We still have some more burning to do to get ready for irrigation water. I assure you I'll have a whole team of well equipped helpers.
One other short story. Our hens are getting a little old and it's time for some replacements. We had a few eggs in an incubator, and they just hatched this last weekend (same time as the fire). We put the tiny chicks in a tub in the chicken coop under a heat lamp. Then along came the snow. Branches in the neighborhood took out our electricity for several hours. We tried to keep the chicks warm by carrying out hot water bottles, but after a few hours that got really old. The temperature dipped to a record shattering 17 deg F. Long story short, the chicks are now in our bathtub -- and doing fine, I might add. Hopefully we'll get them back in the chicken coop -- as soon as I stop writing e-mails.

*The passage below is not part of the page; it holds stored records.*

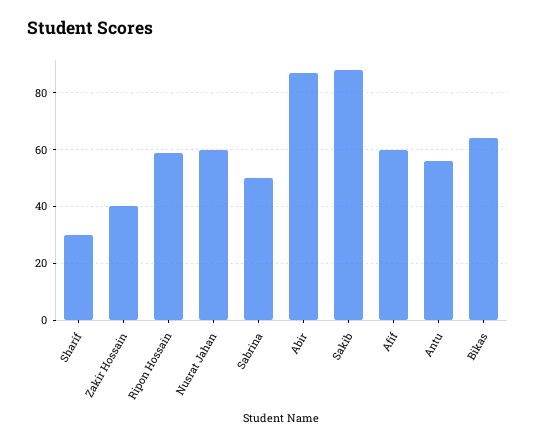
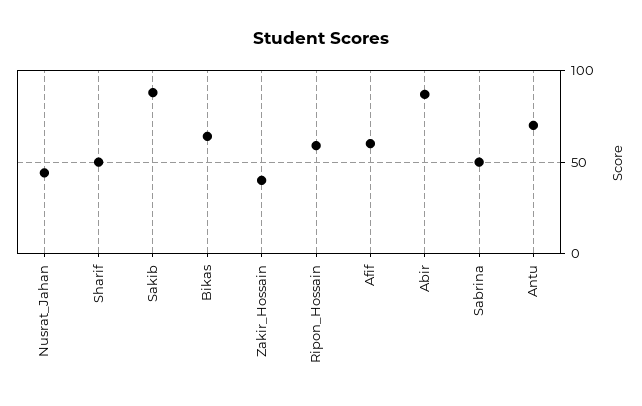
  {
-   "Sharif": 30,
+   "Sharif": 50,
    "Zakir Hossain": 40,
    "Ripon Hossain": 60,
-   "Nusrat Jahan": 60,
+   "Nusrat Jahan": 45,
    "Sabrina": 50,
    "Abir": 85,
    "Sakib": 90,
    "Afif": 60,
-   "Antu": 55,
+   "Antu": 70,
    "Bikas": 65
  }

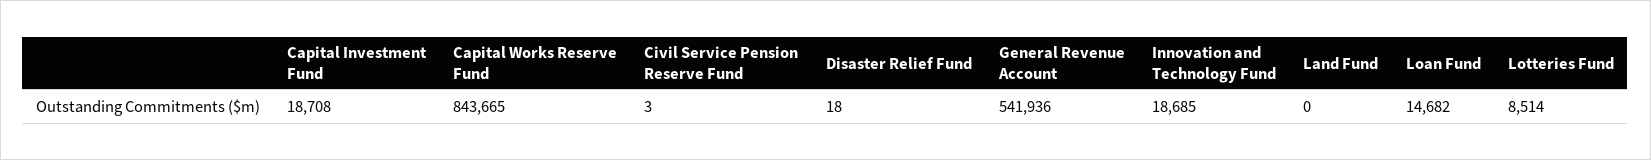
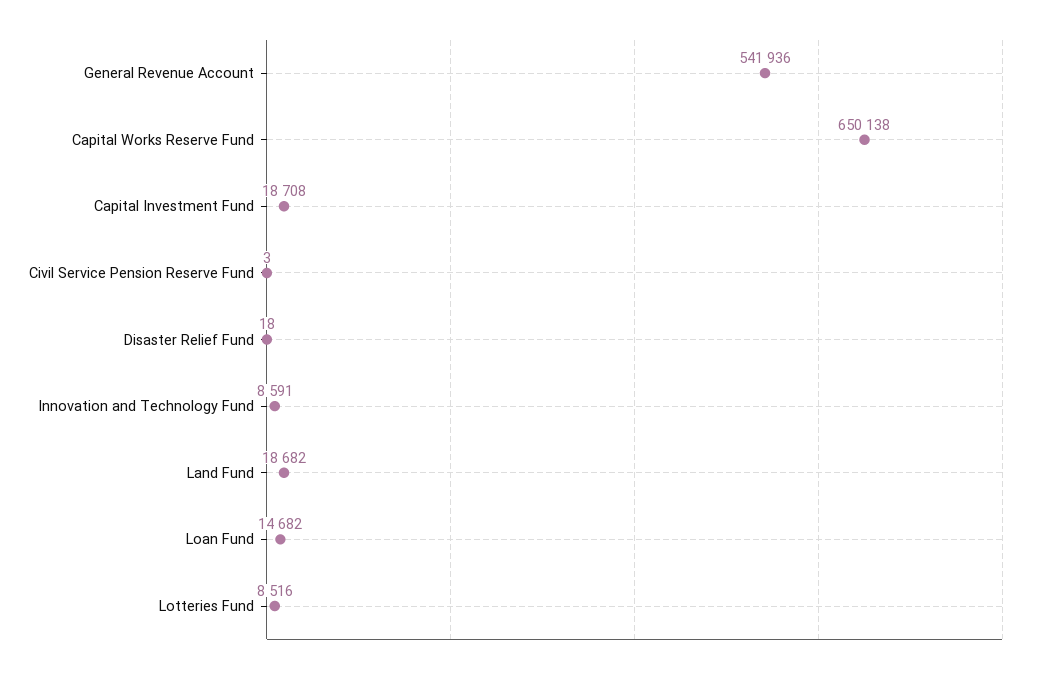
  {
    "Capital Investment Fund": 18708,
-   "Capital Works Reserve Fund": 843665,
+   "Capital Works Reserve Fund": 650138,
    "Civil Service Pension Reserve Fund": 3,
    "Disaster Relief Fund": 18,
    "General Revenue Account": 541936,
-   "Innovation and Technology Fund": 18685,
+   "Innovation and Technology Fund": 8591,
-   "Land Fund": 0,
+   "Land Fund": 18682,
    "Loan Fund": 14682,
-   "Lotteries Fund": 8514
+   "Lotteries Fund": 8516
  }

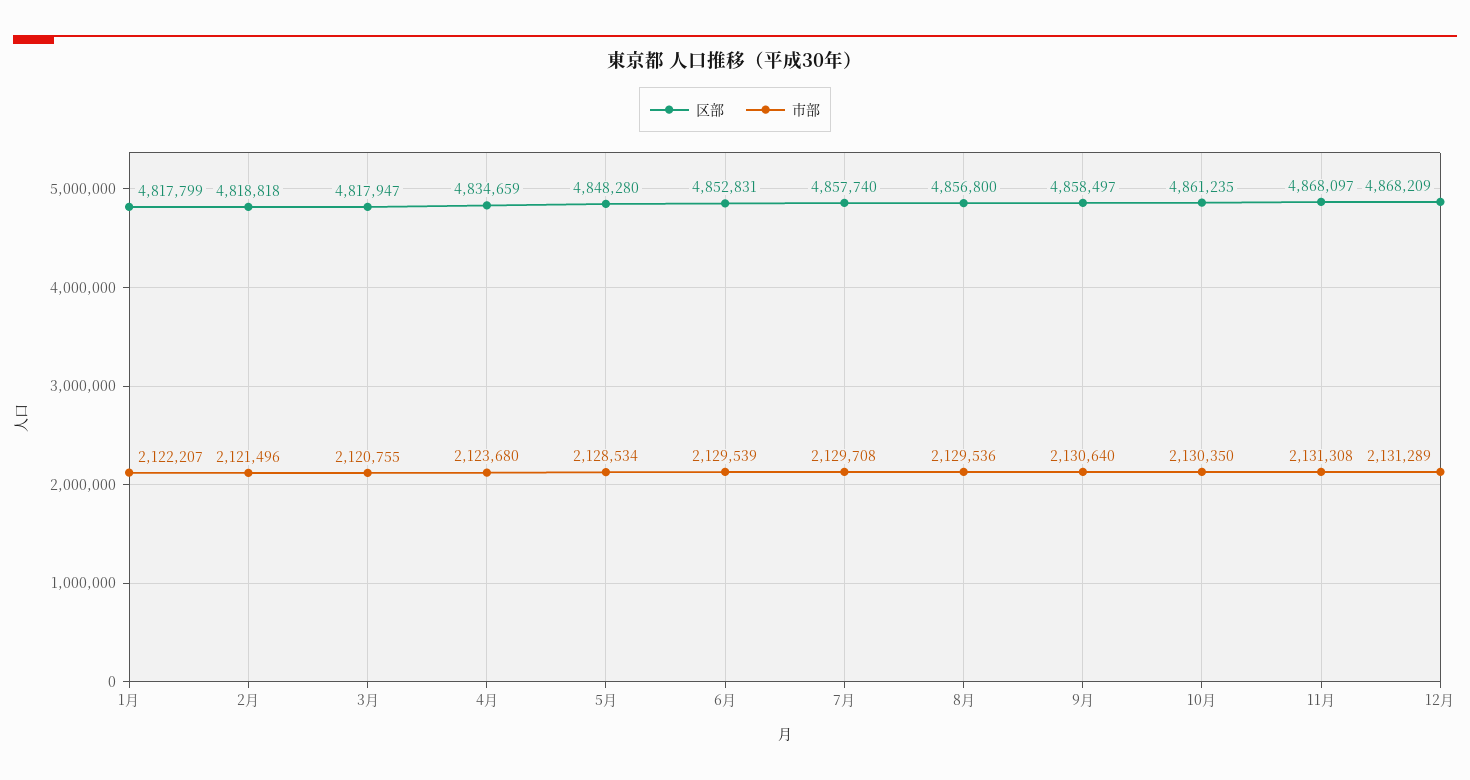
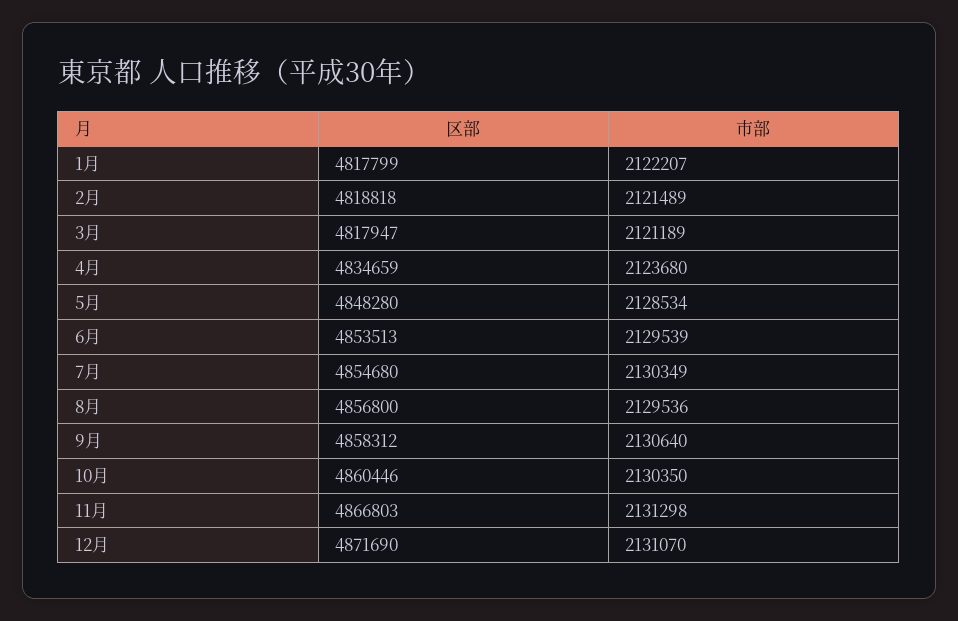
  {
    "区部": {
      "1月": 4817799,
      "2月": 4818818,
      "3月": 4817947,
      "4月": 4834659,
      "5月": 4848280,
-     "6月": 4852831,
+     "6月": 4853513,
-     "7月": 4857740,
+     "7月": 4854680,
      "8月": 4856800,
-     "9月": 4858497,
+     "9月": 4858312,
-     "10月": 4861235,
+     "10月": 4860446,
-     "11月": 4868097,
+     "11月": 4866803,
-     "12月": 4868209
+     "12月": 4871690
    },
    "市部": {
      "1月": 2122207,
-     "2月": 2121496,
+     "2月": 2121489,
-     "3月": 2120755,
+     "3月": 2121189,
      "4月": 2123680,
      "5月": 2128534,
      "6月": 2129539,
-     "7月": 2129708,
+     "7月": 2130349,
      "8月": 2129536,
      "9月": 2130640,
      "10月": 2130350,
-     "11月": 2131308,
+     "11月": 2131298,
-     "12月": 2131289
+     "12月": 2131070
    }
  }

Next comes figuring out which are hens and which are little roosters.
Rain gauge encouragement
Let me close by once again thanking you for helping -- or thinking about helping -- take rain gauge measurements. Together we are doing quite a remarkable job of mapping and tracking precipitation from coast to coast. Keep up the good work and spread the word as we attempt to fill the gaps that still appear in many areas of our CoCoRaHS maps.